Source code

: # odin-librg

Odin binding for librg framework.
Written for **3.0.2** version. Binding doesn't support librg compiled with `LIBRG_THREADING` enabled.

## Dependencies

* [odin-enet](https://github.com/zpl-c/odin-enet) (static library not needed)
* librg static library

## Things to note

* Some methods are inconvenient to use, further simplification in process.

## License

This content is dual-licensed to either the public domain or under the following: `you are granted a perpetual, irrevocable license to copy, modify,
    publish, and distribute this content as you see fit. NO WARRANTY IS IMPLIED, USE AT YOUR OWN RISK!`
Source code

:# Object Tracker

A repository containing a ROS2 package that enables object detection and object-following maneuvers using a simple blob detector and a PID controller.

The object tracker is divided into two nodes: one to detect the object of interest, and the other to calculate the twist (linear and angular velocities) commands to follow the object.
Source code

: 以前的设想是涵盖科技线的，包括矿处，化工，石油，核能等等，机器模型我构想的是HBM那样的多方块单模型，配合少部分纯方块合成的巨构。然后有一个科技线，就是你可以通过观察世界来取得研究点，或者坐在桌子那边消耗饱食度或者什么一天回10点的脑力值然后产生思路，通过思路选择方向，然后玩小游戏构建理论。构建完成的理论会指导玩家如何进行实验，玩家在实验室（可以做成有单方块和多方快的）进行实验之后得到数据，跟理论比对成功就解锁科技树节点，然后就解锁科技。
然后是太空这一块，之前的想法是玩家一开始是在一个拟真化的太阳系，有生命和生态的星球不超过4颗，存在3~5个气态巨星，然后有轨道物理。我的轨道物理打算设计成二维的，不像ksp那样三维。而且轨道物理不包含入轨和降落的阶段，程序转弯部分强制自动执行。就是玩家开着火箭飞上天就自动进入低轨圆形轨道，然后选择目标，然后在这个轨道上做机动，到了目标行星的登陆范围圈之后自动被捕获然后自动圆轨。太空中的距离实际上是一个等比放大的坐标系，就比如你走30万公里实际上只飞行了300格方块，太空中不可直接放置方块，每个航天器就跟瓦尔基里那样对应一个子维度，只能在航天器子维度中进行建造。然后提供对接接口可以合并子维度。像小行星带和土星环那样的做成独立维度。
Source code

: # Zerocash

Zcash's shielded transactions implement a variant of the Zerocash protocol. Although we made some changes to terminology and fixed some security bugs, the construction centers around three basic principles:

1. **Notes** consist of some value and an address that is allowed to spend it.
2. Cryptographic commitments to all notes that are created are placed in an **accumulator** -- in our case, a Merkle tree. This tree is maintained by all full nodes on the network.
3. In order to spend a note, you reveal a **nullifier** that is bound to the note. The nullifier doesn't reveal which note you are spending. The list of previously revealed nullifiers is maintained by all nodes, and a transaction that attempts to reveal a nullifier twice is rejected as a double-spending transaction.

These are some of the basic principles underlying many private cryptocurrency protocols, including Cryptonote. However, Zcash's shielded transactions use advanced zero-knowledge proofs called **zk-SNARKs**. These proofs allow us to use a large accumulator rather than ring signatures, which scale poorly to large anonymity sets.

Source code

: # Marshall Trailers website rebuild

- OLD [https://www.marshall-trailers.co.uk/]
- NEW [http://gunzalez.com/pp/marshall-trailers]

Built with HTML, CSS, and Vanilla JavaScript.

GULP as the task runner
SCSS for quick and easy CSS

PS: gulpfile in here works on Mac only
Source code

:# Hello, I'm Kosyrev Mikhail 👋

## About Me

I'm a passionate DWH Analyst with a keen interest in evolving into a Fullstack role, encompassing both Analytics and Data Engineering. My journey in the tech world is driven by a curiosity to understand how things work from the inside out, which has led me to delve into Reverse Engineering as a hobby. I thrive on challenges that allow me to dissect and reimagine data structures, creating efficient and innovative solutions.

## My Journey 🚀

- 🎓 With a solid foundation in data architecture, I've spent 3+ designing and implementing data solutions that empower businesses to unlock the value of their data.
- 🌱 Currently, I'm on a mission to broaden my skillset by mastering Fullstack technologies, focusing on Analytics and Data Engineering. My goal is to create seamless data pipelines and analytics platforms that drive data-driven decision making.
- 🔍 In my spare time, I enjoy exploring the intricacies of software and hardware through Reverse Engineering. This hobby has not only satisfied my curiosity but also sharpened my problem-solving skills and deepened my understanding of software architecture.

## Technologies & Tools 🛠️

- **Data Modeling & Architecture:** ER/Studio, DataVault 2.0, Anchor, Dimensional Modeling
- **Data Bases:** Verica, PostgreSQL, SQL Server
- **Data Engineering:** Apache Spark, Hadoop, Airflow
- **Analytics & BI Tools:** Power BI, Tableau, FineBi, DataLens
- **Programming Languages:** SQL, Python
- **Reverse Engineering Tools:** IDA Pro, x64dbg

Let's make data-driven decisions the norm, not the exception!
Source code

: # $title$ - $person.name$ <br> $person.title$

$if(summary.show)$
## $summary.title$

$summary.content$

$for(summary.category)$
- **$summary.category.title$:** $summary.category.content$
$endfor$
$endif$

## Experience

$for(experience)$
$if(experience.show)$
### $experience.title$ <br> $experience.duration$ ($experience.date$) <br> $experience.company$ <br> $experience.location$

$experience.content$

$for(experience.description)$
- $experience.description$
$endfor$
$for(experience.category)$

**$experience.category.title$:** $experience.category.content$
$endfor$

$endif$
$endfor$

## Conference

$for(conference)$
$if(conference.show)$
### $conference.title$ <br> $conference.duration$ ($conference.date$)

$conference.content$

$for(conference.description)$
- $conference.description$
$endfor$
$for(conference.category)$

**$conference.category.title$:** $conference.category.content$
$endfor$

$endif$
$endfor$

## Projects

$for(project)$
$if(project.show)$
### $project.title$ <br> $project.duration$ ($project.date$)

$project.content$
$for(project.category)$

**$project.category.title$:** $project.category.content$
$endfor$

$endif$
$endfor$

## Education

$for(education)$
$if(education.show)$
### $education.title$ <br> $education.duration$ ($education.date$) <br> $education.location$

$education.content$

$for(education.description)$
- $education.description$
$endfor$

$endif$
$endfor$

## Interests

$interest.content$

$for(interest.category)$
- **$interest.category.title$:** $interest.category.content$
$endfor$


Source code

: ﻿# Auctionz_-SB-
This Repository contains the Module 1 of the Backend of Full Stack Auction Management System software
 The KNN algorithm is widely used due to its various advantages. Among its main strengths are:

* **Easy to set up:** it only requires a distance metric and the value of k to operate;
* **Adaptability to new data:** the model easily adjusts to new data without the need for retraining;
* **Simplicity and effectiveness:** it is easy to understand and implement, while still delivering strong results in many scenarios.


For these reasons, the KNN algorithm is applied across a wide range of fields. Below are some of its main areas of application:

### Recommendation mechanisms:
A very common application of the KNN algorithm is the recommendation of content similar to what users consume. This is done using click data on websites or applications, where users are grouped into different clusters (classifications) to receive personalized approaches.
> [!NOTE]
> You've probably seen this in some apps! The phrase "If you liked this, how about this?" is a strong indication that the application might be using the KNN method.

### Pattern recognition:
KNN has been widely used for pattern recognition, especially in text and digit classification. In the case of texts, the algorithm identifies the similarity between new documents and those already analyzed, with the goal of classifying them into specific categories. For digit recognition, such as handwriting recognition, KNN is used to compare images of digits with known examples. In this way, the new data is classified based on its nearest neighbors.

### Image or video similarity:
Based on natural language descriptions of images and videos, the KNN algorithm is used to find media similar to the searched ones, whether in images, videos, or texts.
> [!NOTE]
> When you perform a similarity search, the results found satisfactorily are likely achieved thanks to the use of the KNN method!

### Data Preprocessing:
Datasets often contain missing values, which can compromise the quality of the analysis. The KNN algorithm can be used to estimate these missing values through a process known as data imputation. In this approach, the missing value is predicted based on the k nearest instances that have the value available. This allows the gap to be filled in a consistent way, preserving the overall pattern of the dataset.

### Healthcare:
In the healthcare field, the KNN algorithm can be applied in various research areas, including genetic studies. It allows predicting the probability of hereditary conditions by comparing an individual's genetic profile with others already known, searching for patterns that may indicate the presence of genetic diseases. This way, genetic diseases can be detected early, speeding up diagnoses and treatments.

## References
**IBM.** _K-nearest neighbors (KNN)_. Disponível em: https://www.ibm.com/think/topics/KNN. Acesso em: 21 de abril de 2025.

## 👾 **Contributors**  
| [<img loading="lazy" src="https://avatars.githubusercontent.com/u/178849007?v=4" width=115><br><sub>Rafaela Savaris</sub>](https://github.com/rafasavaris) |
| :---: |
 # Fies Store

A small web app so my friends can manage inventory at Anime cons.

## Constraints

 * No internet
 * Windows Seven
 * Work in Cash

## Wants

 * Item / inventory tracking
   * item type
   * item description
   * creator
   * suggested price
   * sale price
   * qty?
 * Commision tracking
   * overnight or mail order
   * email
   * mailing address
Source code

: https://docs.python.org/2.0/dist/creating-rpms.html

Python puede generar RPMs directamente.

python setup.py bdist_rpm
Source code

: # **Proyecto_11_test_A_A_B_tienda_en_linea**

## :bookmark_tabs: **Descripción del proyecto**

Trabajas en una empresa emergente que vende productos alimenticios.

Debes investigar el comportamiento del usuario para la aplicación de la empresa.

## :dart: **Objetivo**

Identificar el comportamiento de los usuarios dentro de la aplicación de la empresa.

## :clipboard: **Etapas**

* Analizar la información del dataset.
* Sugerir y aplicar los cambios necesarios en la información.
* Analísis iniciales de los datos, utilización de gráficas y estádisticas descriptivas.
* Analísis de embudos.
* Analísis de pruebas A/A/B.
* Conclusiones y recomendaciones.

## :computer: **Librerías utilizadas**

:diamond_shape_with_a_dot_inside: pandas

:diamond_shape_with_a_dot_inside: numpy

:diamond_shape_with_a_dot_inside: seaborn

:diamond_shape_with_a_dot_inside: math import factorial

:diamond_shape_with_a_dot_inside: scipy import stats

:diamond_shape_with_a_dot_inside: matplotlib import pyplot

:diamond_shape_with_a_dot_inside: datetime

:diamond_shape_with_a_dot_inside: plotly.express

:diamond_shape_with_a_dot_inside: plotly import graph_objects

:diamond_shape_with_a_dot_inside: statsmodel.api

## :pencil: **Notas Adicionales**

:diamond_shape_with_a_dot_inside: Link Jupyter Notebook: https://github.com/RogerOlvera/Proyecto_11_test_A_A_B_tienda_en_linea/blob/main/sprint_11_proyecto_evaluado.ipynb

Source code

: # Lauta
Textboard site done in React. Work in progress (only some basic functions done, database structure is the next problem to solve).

Instructions to follow:
Copy out verbatim everything in the data above from the line containing "## My Journey 🚀" down to the line containing "## Technologies & Tools 🛠️", including both of those lines.

Output of the task:
## My Journey 🚀

- 🎓 With a solid foundation in data architecture, I've spent 3+ designing and implementing data solutions that empower businesses to unlock the value of their data.
- 🌱 Currently, I'm on a mission to broaden my skillset by mastering Fullstack technologies, focusing on Analytics and Data Engineering. My goal is to create seamless data pipelines and analytics platforms that drive data-driven decision making.
- 🔍 In my spare time, I enjoy exploring the intricacies of software and hardware through Reverse Engineering. This hobby has not only satisfied my curiosity but also sharpened my problem-solving skills and deepened my understanding of software architecture.

## Technologies & Tools 🛠️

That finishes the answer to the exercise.